*** BRANO FORNITO

Birra e vino in gravidanza: a volte la tentazione di bere anche solo un bicchiere è grande. Nella nostra cultura è normale fare un brindisi per festeggiare un evento, un compleanno, una festività. E se capita in gravidanza? Quel sorso, che male potrà mai fare al feto?

Il 10% delle donne in gravidanza nel mondo consuma in qualche momento della gestazione alcol, in forma moderata o occasionale (Rapporti ISTISAN 21/25). L'Organizzazione Mondiale della Sanità (OMS) ha individuato nella gravidanza e nell'allattamento due momenti di particolare vulnerabilità all'esposizione a sostanze alcoliche, sia per la madre sia per il feto, con possibili gravi conseguenze per la salute nel lungo termine.

******

ESERCIZI DA SVOLGERE:
A) Rispondi a queste domande sul brano sull'alcol in gravidanza.
(i) In quali occasioni, nella nostra cultura, è normale fare un brindisi?
(ii) Quale percentuale delle donne in gravidanza nel mondo consuma alcol in qualche momento della gestazione?
(iii) Quali due momenti l'OMS ha individuato come di particolare vulnerabilità all'esposizione a sostanze alcoliche?
B) Ricopia dal brano sull'alcol in gravidanza il tratto che comincia con "Birra e vino" e prosegue fino a "fare al feto?".
Le voci riportate più avanti costituiscono materiale a sé, distinto dal brano.

*** VOCI ESTRATTE

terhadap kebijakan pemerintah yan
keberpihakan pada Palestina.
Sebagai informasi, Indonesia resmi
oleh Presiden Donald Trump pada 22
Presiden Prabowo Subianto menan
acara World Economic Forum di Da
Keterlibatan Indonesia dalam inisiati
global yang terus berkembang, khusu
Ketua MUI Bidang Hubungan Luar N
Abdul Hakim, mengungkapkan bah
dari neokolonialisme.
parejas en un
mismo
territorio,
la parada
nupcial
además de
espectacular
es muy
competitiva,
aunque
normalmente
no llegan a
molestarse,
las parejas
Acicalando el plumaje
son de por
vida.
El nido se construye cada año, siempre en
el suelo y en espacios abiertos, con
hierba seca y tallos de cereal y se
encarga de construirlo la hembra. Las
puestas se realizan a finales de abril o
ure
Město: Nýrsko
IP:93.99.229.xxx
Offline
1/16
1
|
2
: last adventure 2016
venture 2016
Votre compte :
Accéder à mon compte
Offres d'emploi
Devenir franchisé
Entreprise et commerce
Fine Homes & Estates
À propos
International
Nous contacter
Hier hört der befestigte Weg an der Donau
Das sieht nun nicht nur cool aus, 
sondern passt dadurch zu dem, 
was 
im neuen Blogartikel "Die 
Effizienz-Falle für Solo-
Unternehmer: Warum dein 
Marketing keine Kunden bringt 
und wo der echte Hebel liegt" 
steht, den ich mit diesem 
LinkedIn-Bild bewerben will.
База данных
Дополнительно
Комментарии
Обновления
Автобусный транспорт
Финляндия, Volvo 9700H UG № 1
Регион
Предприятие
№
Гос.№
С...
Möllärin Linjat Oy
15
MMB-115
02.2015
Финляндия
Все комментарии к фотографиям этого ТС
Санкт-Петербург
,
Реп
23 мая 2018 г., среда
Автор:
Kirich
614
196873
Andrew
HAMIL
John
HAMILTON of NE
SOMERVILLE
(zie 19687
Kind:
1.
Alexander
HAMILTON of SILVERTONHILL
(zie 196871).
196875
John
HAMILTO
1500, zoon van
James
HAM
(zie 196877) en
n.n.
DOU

******

SOLUZIONI NELL'ORDINE:
A)
(i) Per festeggiare un evento, un compleanno, una festività.
(ii) Il 10%.
(iii) La gravidanza e l'allattamento.

B)
Birra e vino in gravidanza: a volte la tentazione di bere anche solo un bicchiere è grande. Nella nostra cultura è normale fare un brindisi per festeggiare un evento, un compleanno, una festività. E se capita in gravidanza? Quel sorso, che male potrà mai fare al feto?